Saturday, September 2, 2017

Eight for a wish, nine for a kiss, why drawing birds is like drawing people.

Summer is basically over guys.

Before I go back to schooltimes this week, I wanted to share with you some birds and words and drawings. Some organic work feeding into work sort of stuff. In case you think I only draw comics and cookie cutters these days. 

In the beginnings of the summer I did quite a few bird pieces some of which are still available on Artfinder and I took quite a lot of in progress pictures. 

I had a magpies commission to do and it was a while since I had drawn any, so I did a practice piece of a magpie taking off to the left, which was a lot of fun. Tapping into this territory of planning combined with quick, fluid working is so good - each individual stage is quite loose and quick, but you have to wait for each one to dry so that the ink doesn't just bleed into the lighter areas completely out of control. Like watercolour, using ink is a lot about patience and a lot about balancing chance and control. 




So then I did some more magpies pieces


Ah, good old magpies. 

Also I drew some hypno barn owls. Because. 


 And then, because I had some photos of a swan that I took on a walk along the Regent's Canal, I did this swan piece which is still for sale


One thing about drawing birds in sequence like this, (as well as the satisfyingly obtuse combination of regularity and irregularity that reminds us that though we live in a world of mass reproduction there is still infinite variety - yes I am good at arty bullsh*t thank you) is you can include some of the angles/poses of bird that don't really look like what the brain reads as a bird.

Confused? Let me explain. Drawing birds is a lot like drawing portraits. Because 90% of the time, the position a bird is in and the angle you can see it from, don't fit our mental template of bird. The mental template requires either a bird standing still on a branch/wire/post or swimming, with it's head up and in profile so you can see the beak, or a bird in flight with the wings flexed and visible. 

This on it's own, would never be read as a swan

I mean what is that? 
Some fluff? A carelessly ejected dollop of whipped cream? A shaggy baseball cap? 

But in context with their 8 swans a swimming siblings, we can read it as a swan. 

How is that like drawing portraits? Because despite living in the real world and looking at real people all the time, we still are slaves to photo and mirror faces when it comes to considering what those people actually look like. 


When I teach portraiture I always make sure to emphasise how hard it is to break down our mental conditioning to read a face as a symbol. One of your very first jobs when you are born is to identify fellow humans, to find your tribe you are basically looking for a coordination of eyes and a mouth because that's about as far as your visual processing goes. Which is why we love emojis so much. 

I mean probably, I'm not a scientician. But this makes people who are bad at drawing faces feel better. 

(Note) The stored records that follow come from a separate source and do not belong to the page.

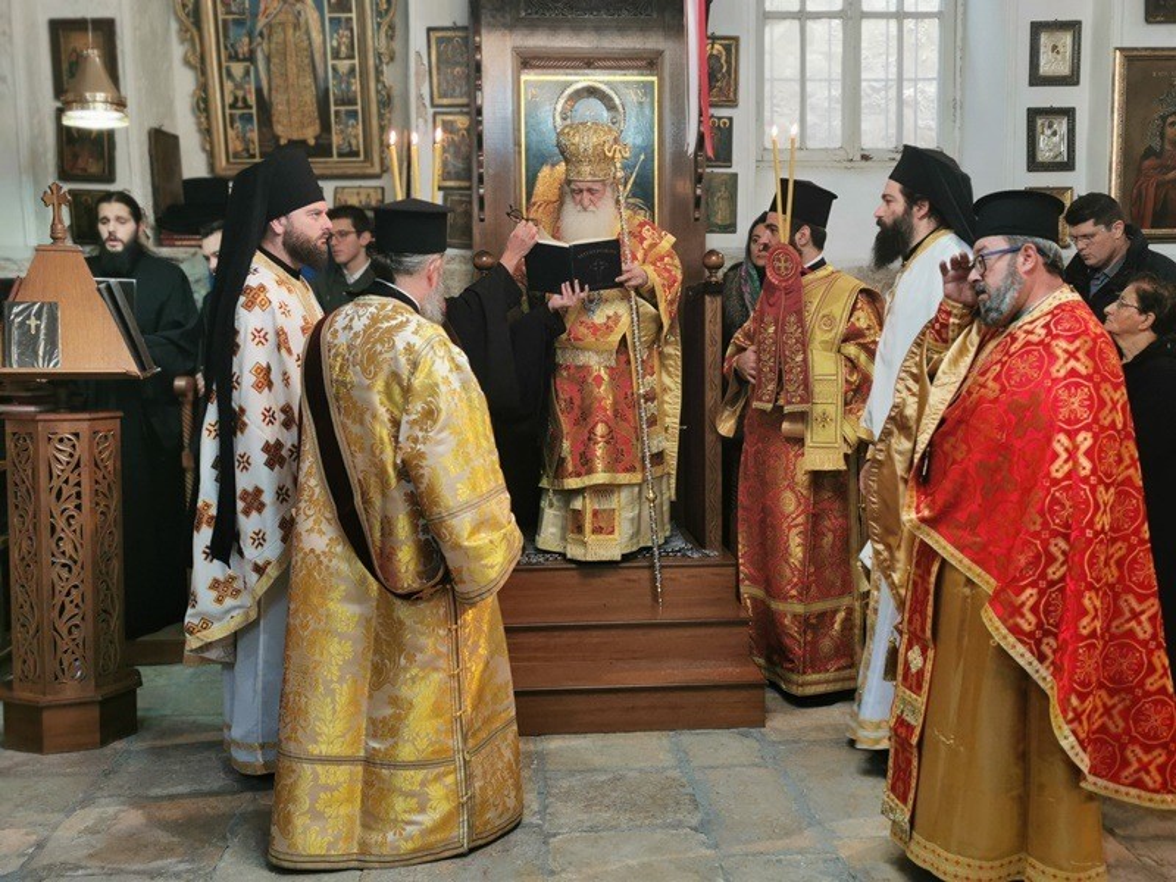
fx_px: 1291
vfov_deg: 37.7
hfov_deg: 49.0
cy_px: 441
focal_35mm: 38
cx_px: 588
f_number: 1.6
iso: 100
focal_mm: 5.56
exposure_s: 1/50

Training yourself to process the visual information of the eyes being half way down the head not up at the top is the first step to de-emojifying your brain. You can do that drawing on the right side of the brain thing and make yourself forget it's a face you're drawing and just look at the shapes. Which is fine if you're drawing from a photo. But problematic if you're drawing a person in real life who moves a bit whatever their intentions. 

Live drawing from July

I actually prefer to draw people from real life because of this. 

The infinite tiny movements your face makes give a wealth more information than any photo could, and so many of us are in the habit of putting on that practised smile as soon as a camera points out way. A smile that's usually nothing like the smile we give when we're genuinely amused, or contented. Not like the bird posed on a wire or wings out and up for a fraction of a second. To capture a real likeness you have to see both - the photo face and the face behind it. The person behind it. 

That's what I think anyway. I do also LOVE drawing faces straight from a photograph. It's not that I don't like that. With the facebook project I mostly have the advantage that I know the person in question in real life, so I can tell which of their facebook photos are good representations of their real life presence, and which are the ones that were chosen as a profile pic because they look more like what we wished we looked like. If I'm doing a portrait for a client I always ask if they can send me multiple photos as well as the one they want me to use as primary reference. So I can check the angle of the features as an average, and make sure I talk to the hind brain of the people that know the real life person I'm drawing. 

With this little guy for example, I had to make sure I got his sleepy eyes and his chubby little neck.





Another recent commission for an editorial illustration in UCL Alumni magazine had me drawing a small brown child, but this time with lots of colourful reflecting water. It was for an article about how over protected today's children are.


One of the joys of art is such that what one draws/makes, one often wants to draw/make more of. Which is why life feeds into practice and practice evolves. So this commission in a way lead to the look of the swan piece, and to me choosing this photo to draw of Julita from her facebook albums. 


I think I've got reflecty water out of my system now. 
But we'll see. 

Maybe I'll think of a way to get some into the comic. 
In black and white too, what a delicious challenge.